> REQUIREMENT: Go to the line with "the man at point (160, 133) | 42.55" in the records below, then output it and each following line exactly, up to and including the line with "the bare tree at (x=558, y=82)". Skip pictures and add nothing.

(Stored data entries)

───

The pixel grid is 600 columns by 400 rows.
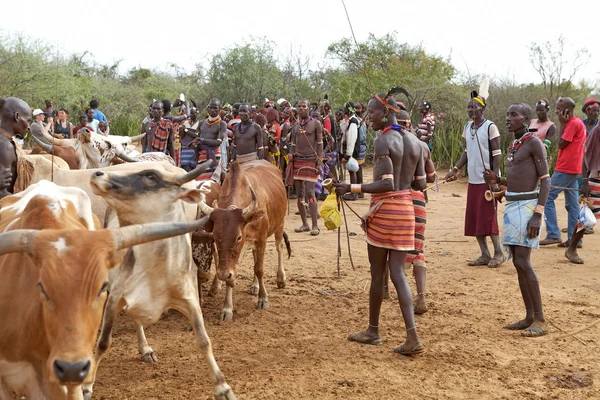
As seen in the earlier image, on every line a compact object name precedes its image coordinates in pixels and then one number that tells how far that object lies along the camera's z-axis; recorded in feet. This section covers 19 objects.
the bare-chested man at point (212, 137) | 39.04
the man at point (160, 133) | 42.55
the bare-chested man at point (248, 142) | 38.40
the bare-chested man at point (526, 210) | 20.77
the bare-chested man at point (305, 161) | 38.73
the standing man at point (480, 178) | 28.45
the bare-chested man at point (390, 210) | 18.72
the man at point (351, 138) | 49.67
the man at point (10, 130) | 18.49
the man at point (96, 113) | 62.18
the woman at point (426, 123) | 49.34
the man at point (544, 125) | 31.83
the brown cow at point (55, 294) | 10.44
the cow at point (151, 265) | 16.15
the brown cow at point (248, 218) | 20.94
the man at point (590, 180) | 29.86
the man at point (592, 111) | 34.27
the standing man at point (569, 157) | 32.76
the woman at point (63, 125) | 59.82
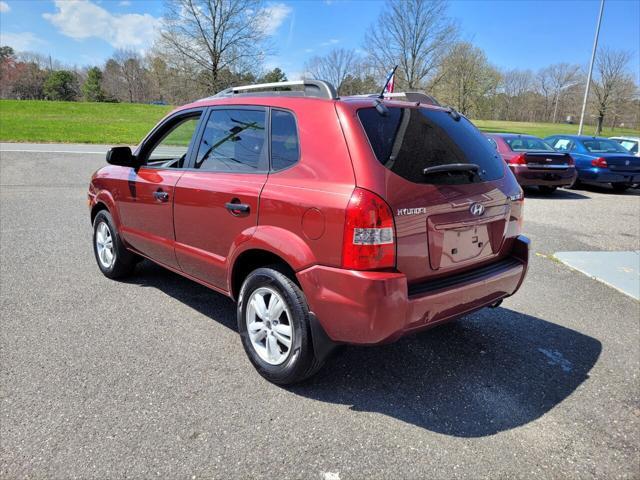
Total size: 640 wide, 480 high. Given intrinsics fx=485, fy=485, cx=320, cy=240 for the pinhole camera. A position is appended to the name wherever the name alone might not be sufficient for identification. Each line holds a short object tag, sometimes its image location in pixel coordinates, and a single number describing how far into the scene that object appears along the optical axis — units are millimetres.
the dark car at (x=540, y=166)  11266
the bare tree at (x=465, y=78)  40719
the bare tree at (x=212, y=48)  36875
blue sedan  12922
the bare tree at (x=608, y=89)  50375
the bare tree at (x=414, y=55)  37312
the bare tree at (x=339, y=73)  48938
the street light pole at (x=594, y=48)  24089
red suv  2562
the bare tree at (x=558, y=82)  73688
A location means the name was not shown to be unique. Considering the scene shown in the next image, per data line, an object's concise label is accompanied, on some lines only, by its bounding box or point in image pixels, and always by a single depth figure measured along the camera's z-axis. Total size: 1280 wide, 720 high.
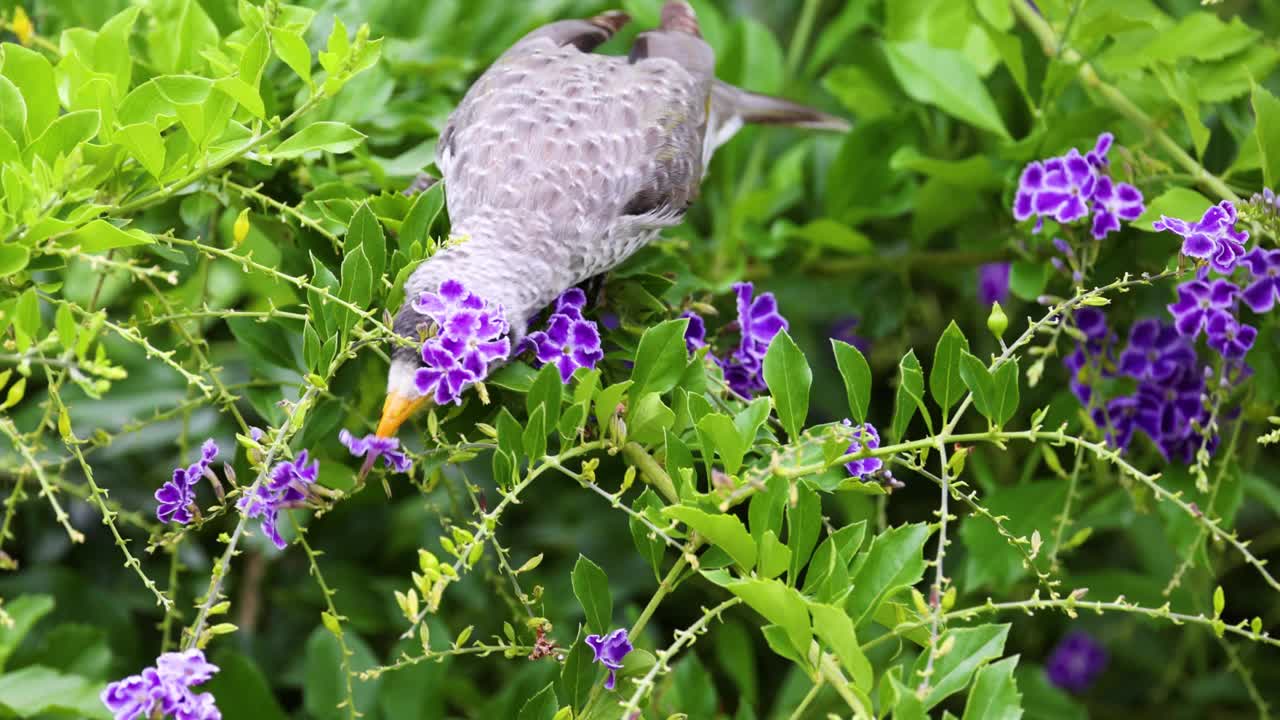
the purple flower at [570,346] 4.33
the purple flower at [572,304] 4.36
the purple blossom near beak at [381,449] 4.30
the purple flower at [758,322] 4.38
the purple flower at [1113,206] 4.40
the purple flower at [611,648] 4.28
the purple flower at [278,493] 4.27
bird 4.37
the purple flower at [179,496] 4.28
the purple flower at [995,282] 4.64
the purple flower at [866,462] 4.29
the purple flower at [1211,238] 4.31
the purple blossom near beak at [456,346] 4.29
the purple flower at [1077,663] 4.71
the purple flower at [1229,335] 4.39
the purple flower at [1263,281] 4.38
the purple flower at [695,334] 4.36
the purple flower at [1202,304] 4.39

───

> EXERCISE ANSWER:
the man at point (160, 133) | 42.55
the bare-chested man at point (248, 142) | 38.40
the bare-chested man at point (526, 210) | 20.77
the bare-chested man at point (305, 161) | 38.73
the standing man at point (480, 178) | 28.45
the bare-chested man at point (390, 210) | 18.72
the man at point (351, 138) | 49.67
the man at point (10, 130) | 18.49
the man at point (96, 113) | 62.18
the woman at point (426, 123) | 49.34
the man at point (544, 125) | 31.83
the brown cow at point (55, 294) | 10.44
the cow at point (151, 265) | 16.15
the brown cow at point (248, 218) | 20.94
the man at point (590, 180) | 29.86
the man at point (592, 111) | 34.27
the standing man at point (569, 157) | 32.76
the woman at point (63, 125) | 59.82
Total size: 640 wide, 480 high. Given intrinsics fx=485, fy=485, cx=320, cy=240 for the pinhole camera. A position is appended to the name wherever the name alone might not be sufficient for identification. Each line holds a short object tag, sometimes its image location in pixel coordinates, and a single number describing how far into the scene that object appears along the optical axis — units are millimetres.
the dark car at (x=540, y=166)  11266
the bare tree at (x=465, y=78)  40719
the bare tree at (x=212, y=48)  36875
blue sedan  12922
the bare tree at (x=608, y=89)  50375
the bare tree at (x=414, y=55)  37312
the bare tree at (x=339, y=73)  48938
the street light pole at (x=594, y=48)  24089
red suv  2562
the bare tree at (x=558, y=82)  73688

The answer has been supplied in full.